Question

The velocity of a small ball of mass M and density d, when dropped in a container filled with glycerine becomes constant after some time. If the density of glycerine is \(\frac{d}{2}\), then the viscous force acting on the ball will be

• A. 2Mg
• B. \(\frac{Mg}{2}\)
• C. Mg
• D. \(\frac{3}{2}Mg\)

Answer 1

The Correct Option is B

When the ball is dropped into glycerine, it initially accelerates due to gravity. However, as it moves, it experiences a viscous force from the glycerine, which increases with velocity until it balances the gravitational force, causing the ball to reach a constant terminal velocity. At this point, the net force acting on the ball is zero.

According to the principles of fluid dynamics, the net force acting on the ball can be described by the following forces:

1. Gravitational Force (\( F_g \)): This force acts downward and is given by:

\(F_g = Mg\)

1. Buoyant Force (\( F_b \)): This force acts upward and, according to Archimedes' principle, is equal to the weight of the glycerine displaced by the ball.

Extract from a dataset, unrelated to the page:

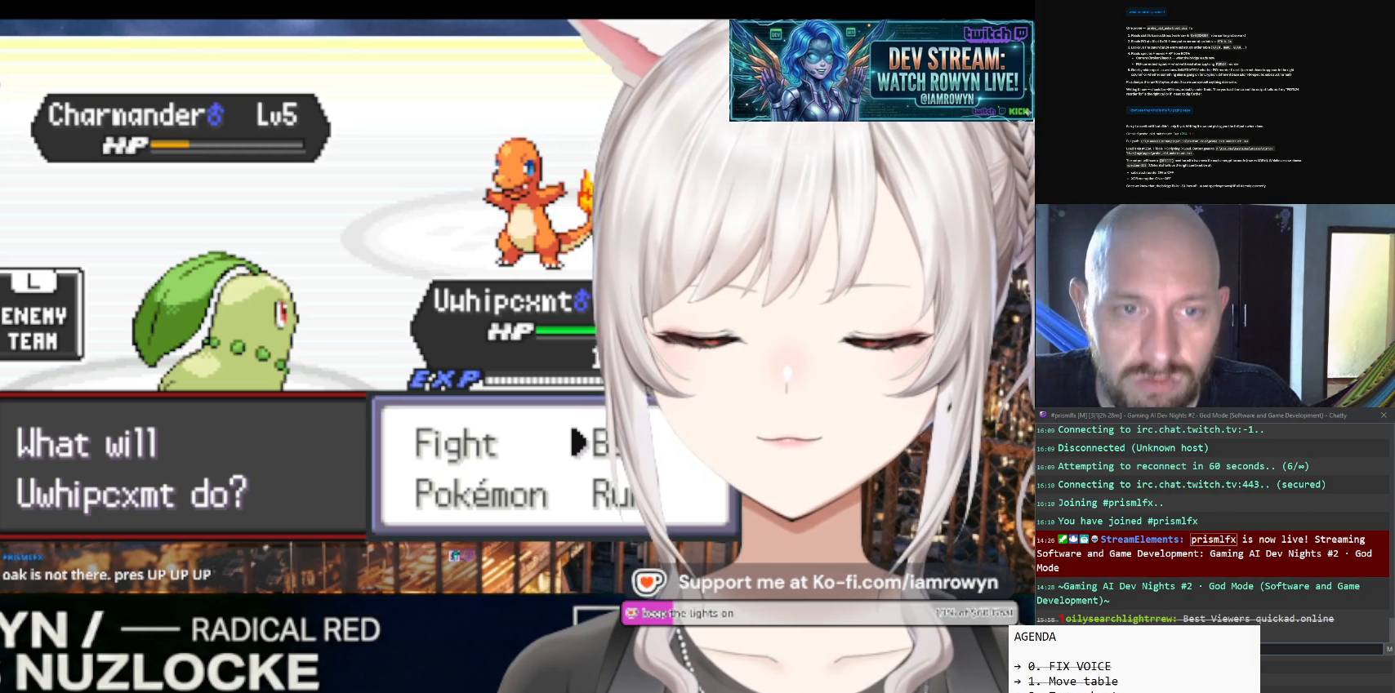
{"buttons": ["A"], "events": []}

If the density of the glycerine is \( \frac{d}{2} \), and using the volume \( V \) of the ball, the buoyant force is given by:

\(F_b = V \cdot \left(\frac{d}{2}\right) \cdot g\)

1. Viscous Force (\( F_v \)): This is the force we are trying to determine, and it acts upward.

At terminal velocity, the forces balance, so:

\(F_g = F_b + F_v\)

The volume of the ball \( V \) can be related to its mass \( M \) and density \( d \) as:

\(V = \frac{M}{d}\)

Substituting for the buoyant force:

\(F_b = \frac{M}{d} \cdot \left(\frac{d}{2}\right) \cdot g = \frac{Mg}{2}\)

Insert these into the balance equation:

\(Mg = \frac{Mg}{2} + F_v\)

Solving for the viscous force \( F_v \):

\(F_v = Mg - \frac{Mg}{2} = \frac{Mg}{2}\)

Thus, the viscous force acting on the ball is \(\frac{Mg}{2}\).